Здесь же, покосившись в разные стороны, чернели совсем старые дубовые кресты над еле заметными холмиками бабушки и дедушки, которых Пчелкин не помнил. Мать он тоже почти не помнил, и в его представлении она была в шляпе с пером, с милым, но каким-то отвлеченно-строгим замерзшим лицом, и всегда казалось непостижимым, что после смерти она не уничтожалась, а до сих пор под землей в тесном гробу лежит тщательно одетая дама в корсете на китовом усе, с щеточкой на подоле длинного муарового платья, в атласных туфлях, сшитых на живую нитку, и с бумажной полоскою на ледяном лбу.
Он стоял один среди длинных игл новорожденной кладбищенской травы, растущей из-под земли, усыпанной седыми угольками панихиды, испытывая такую мучительную жалость и любовь, а главное, такую неискупимую вину перед отцом, которого, сам того не сознавая, убивал всей своей жизнью: корью, дифтеритом, скарлатиной, когда заплывал далеко в море, войной, где каждая пуля и каждый осколок, благополучно пролетавшие мимо сына, тысячу раз убивали отца неминуемо, ежечасно, ежесекундно, где ядовитый немецкий удушливый газ фосген травил его по ночам и одно лишь представление о хлорциане медленно разрушало его легкие, доводя до кровавого кашля... в то время как он - его сын ничего этого не понимал и жил как живется, редко думая о смерти, и десятки раз умирал, не жалея жизни, и в то же время упивался этой жизнью, неповторимым величием эпохи, в которую имел счастье родиться, - эпохи войн и Революций.
Потупив голову, он как бы видел сквозь слои желтой и черной земли четкий рисунок отцовского гроба с кистями по углам и неудобной, выкрашенной охрой крышкой с жестяными накладными "ветками Палестины" над белым запавшим лицом с почерневшими веками.
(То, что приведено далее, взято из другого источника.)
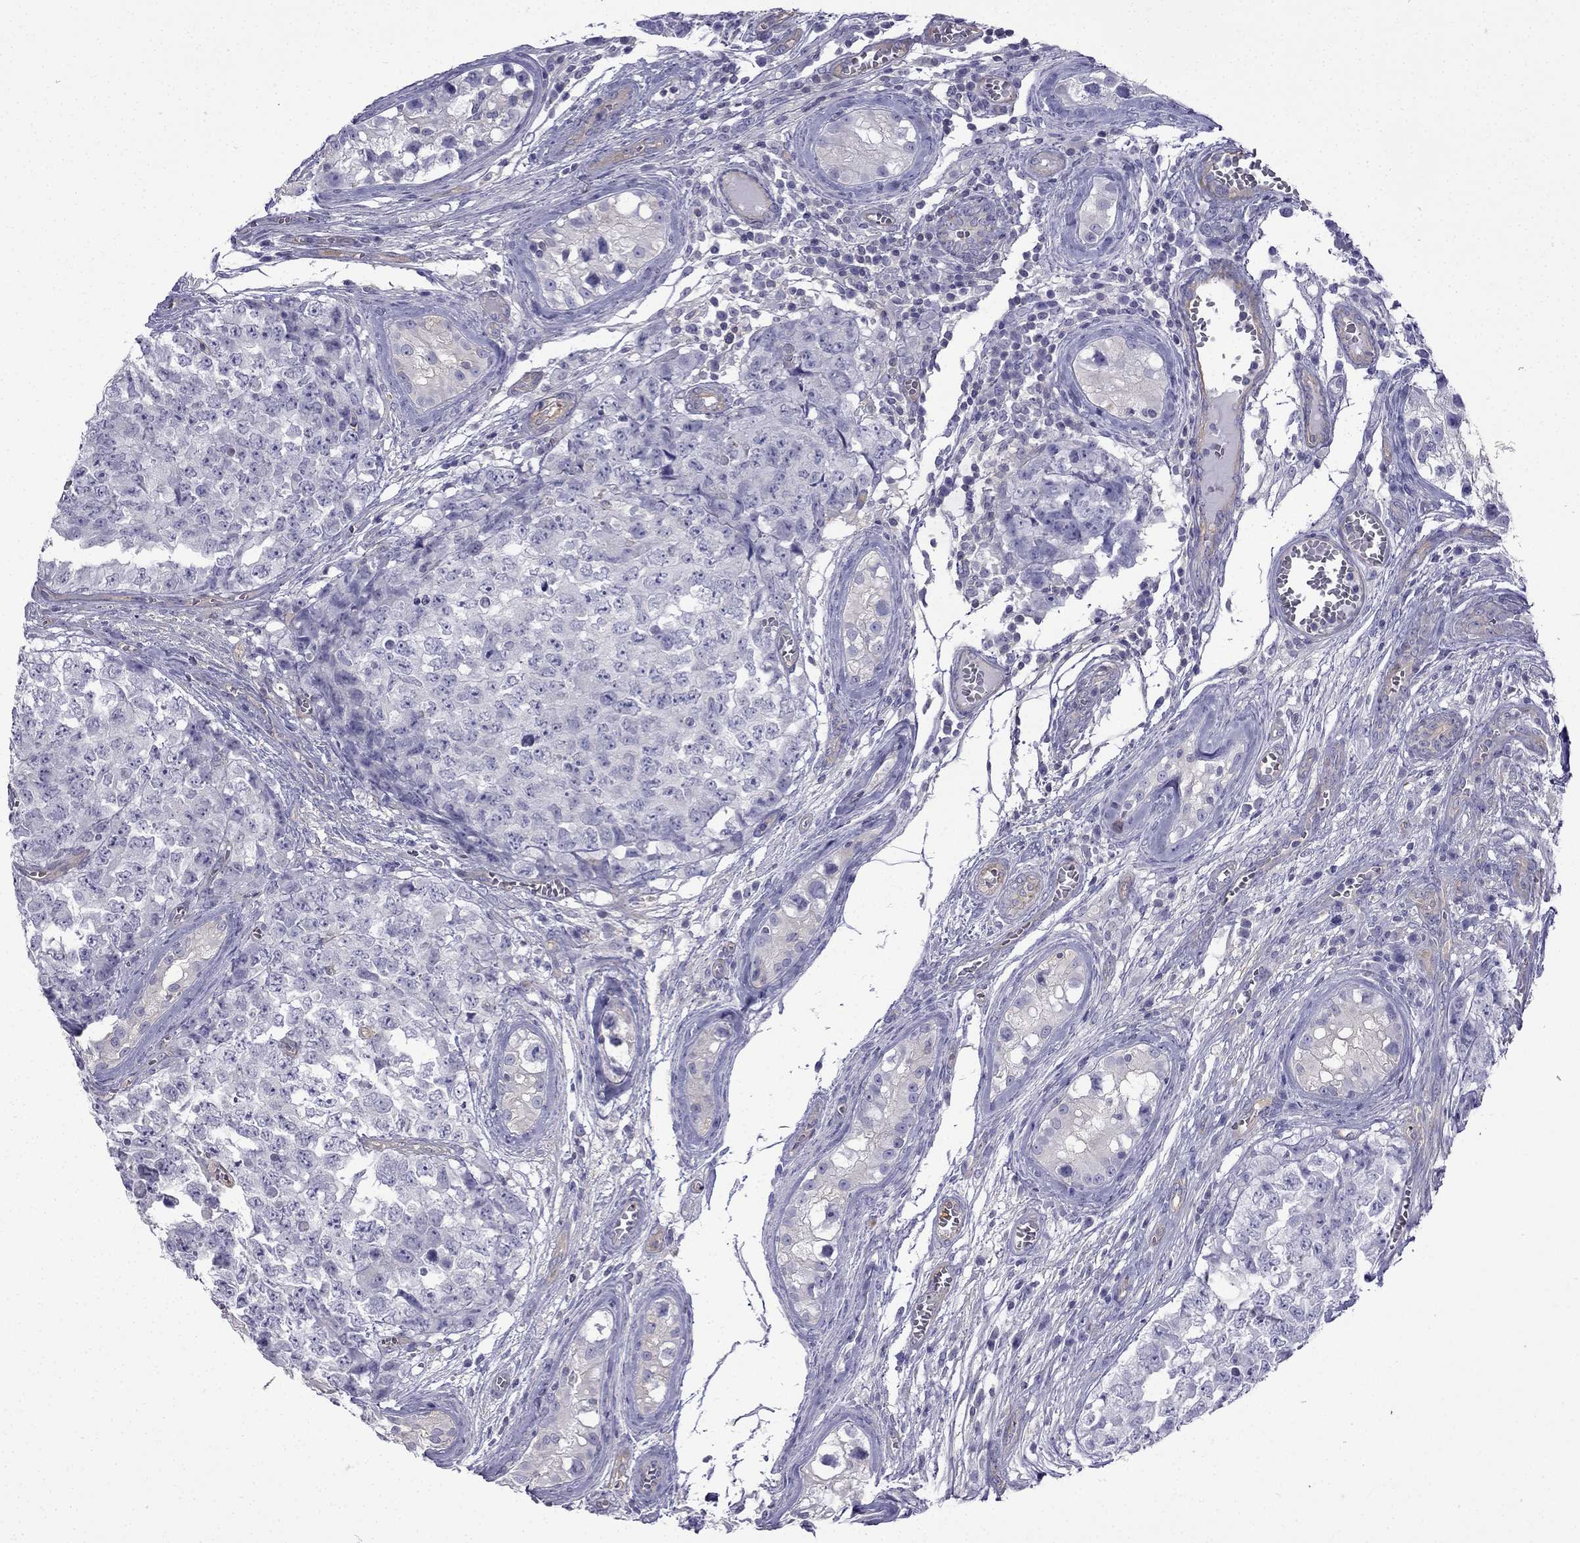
{"staining": {"intensity": "negative", "quantity": "none", "location": "none"}, "tissue": "testis cancer", "cell_type": "Tumor cells", "image_type": "cancer", "snomed": [{"axis": "morphology", "description": "Carcinoma, Embryonal, NOS"}, {"axis": "topography", "description": "Testis"}], "caption": "DAB (3,3'-diaminobenzidine) immunohistochemical staining of testis cancer reveals no significant staining in tumor cells. Nuclei are stained in blue.", "gene": "GJA8", "patient": {"sex": "male", "age": 23}}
Он был один во всем этом мире, продолжая испытывать странное чувство освобождения, от которого мучительно больно захватывало дух, которое не только не давало желанной свободы, но, наоборот, приковывало к земле страшной силой такого горя, самую возможность которого он даже не мог себе раньше представить. Но все же это была свобода, и для того чтобы она стала полным освобождением - совершенной идеальной свободой, - надо было освободиться от всего матерьяльного, что связывало его с отцом. От всего, кроме любви к нему. Любовь была неистребима.